Ich für mich habe beschlossen, dass mein nichts tun eher ein beobachten ist, meine Umgebung wahrnehmen, als ein wirkliches nichts tun. Ich habe meine Challenge fast immer draußen absolviert, da es mir wenig sinnvoll erscheint eine graue Wand dabei anzustarren und es nur zu der allgemeinen Müdigkeit beiträgt. Die Müdigkeit ist durch meine 12 Stunden Schichten, inklusive Nachtschicht, bedingt.
Tag 3
Heute habe ich es drinnen gemacht und wäre tatsächlich fast eingeschlafen. Es lief weniger gut. Ich konnte nicht still sitzen, hatte viele Gedanken, meine Konzentration war eher mäßig. Die letzten beiden Tage war es irgendwie angenehm, aber heute gar nicht. Es war sehr schwierig. Irgendwann habe ich vergessen, dass ich meine 10 Minuten nichts tun Challenge mache und auf mein Handy geguckt, wo mir mein Timer mitteilte, dass ich noch fünf Sekunden übrig hatte. Das hat mich sehr geärgert.
Tag 4
Zehn Minuten sind nicht so lang, aber in diesem Experiment ziehen sie sich unglaublich lange. Kurz vor dem Ende bin ich immer dazu geneigt auf mein Handy zu schauen, um die Zeit zu checken. Ich muss mich regelrecht davon abhalten es zu tun. Dass es kurz vor dem Ende ist weiß ich, weil nicht lange danach der Wecker klingelt.

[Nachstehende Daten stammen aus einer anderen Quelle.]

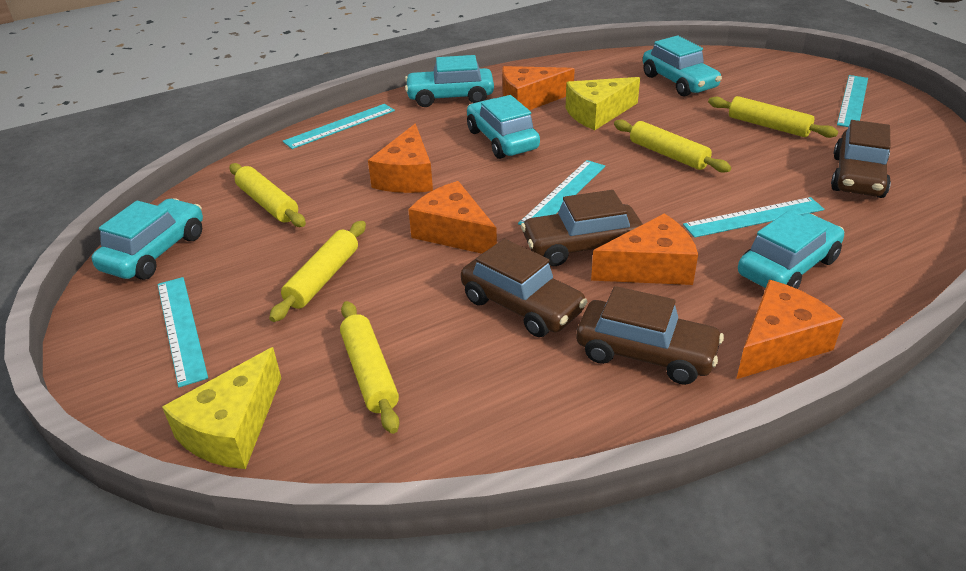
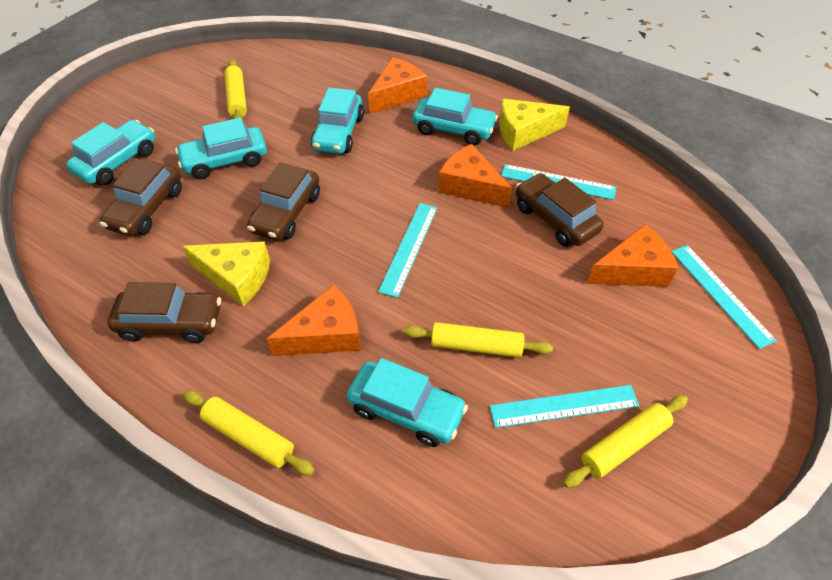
orange cheese: [368,124,433,193] [408,181,497,254] [502,66,575,110] [591,214,698,285] [736,280,844,379] = 5 -> [267,285,361,356] [368,57,427,114] [438,144,512,208] [587,224,678,287] = 4
turquoise ruler: [158,277,208,387] [283,104,395,149] [518,160,605,225] [683,197,824,238] [837,75,868,127] = 5 -> [378,203,438,298] [490,385,639,428] [501,164,616,200] [671,245,777,349] = 4
yellow rolling pin: [230,163,306,227] [269,221,366,322] [340,301,400,434] [614,119,731,173] [708,96,838,138] = 5 -> [183,390,315,476] [224,59,247,121] [403,322,553,358] [563,395,688,488] = 4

Meine Erkenntnisse an Tag vier waren, dass es draußen unglaublich viel besser ist als drinnen und dass unsere Welt niemals ganz leise ist. Unsere Smartphones sind darauf ausgelegt unsere Aufmerksamkeit zu erregen und die Inhalte darauf unsere Aufmerksamkeit zu binden. Ich wusste dies, allerdings ist es mir jetzt das erste Mal richtig bewusst geworden. Ich denke viel nach in diesen 10 Minuten. Wenn ich nicht nachdenke, versuche ich mein eigenes Dasein zu genießen.
Tag 5
Heute war es das erste Mal wirklich angenehm, ohne dass ich das Bedürfnis hatte auf die Zeit zu achten. Ich habe mich vorher schon auf diese 10 Minuten, die ganz mir selbst gehören, gefreut. Vielleicht hilft dieses Experiment mit meiner Panik, dass ich nicht mehrfach checken muss, ob die Zeit passt oder der Bus doch schon weg sein könnte, obwohl ich überpünktlich da war. Das wäre eine echte Erleichterung.
Tag 6
Es ist von einer Zeit, die mich nervös gemacht hat zu einer Zeit geworden, die ich genießen kann, denn ich weiß, dass der Wecker klingelt. Selbst fall dieser einmal nicht klingeln sollte, was ist das Schlimmste, was passieren kann? Ich denke länger nach oder komme versehentlich zu spät aus meiner Pause zurück zur Arbeit. Dann entschuldige ich mich und gut ist es.
Beim Nachdenken schaue ich mir immer gerne einen bestimmten Baum an. Dieser wird nachts so schön beleuchtet, sieht aber auch tagsüber schön aus. Dieser Anblick wirkt beruhigend und hilft mir mich zu fokussieren.
Tag 7
Ich habe es geschafft!!!
Manchmal lasse ich mich gerne unterhalten, aber Videos lenken immer ab, auch wenn sie nur nebenbei laufen. Zur Erklärung: Draußen auf der Arbeit lief der Fernseher und es hat mich tatsächlich gestört, weil er mich abgelenkt hat, obwohl ich versucht habe ihn zu ignorieren. Menschen lenken auch ab, vor allem während der Tagschicht wurde ich mehrfach während meiner zehn Minuten angesprochen. Für mich habe ich daraus geschlossen, dass ich nicht immer beschäftigt aussehen muss, sondern dass es auch okay ist nichts zu tun. Die Menschen sind vermutlich einfach nicht mehr daran gewöhnt, dass jemand nichts tut.
Fazit
10 Minuten nichts tun ist ein Experiment, dass einen erstaunlichen und nicht erwarteten Einfluss auf mich genommen hat. Ich habe einiges Neues gelernt, über mich, über die Gesellschaft. Jetzt geht es darum dies sinnvoll anzuwenden und zu meinem Vorteil zu nutzen. Ich werde vermutlich nicht jeden Tag 10 Minuten nichts tun, aber hoffentlich regelmäßig. Ich habe gute Erfahrungen gemacht und innerhalb des Experiments einige Dinge verändert, wenn es mir sinnvoll erschien, wie den Ort, die Tages-/Nachtzeit. Generell hatte ich nachts deutlich mehr Ruhe. Probiere es doch einfach mal aus, was soll schon schief gehen?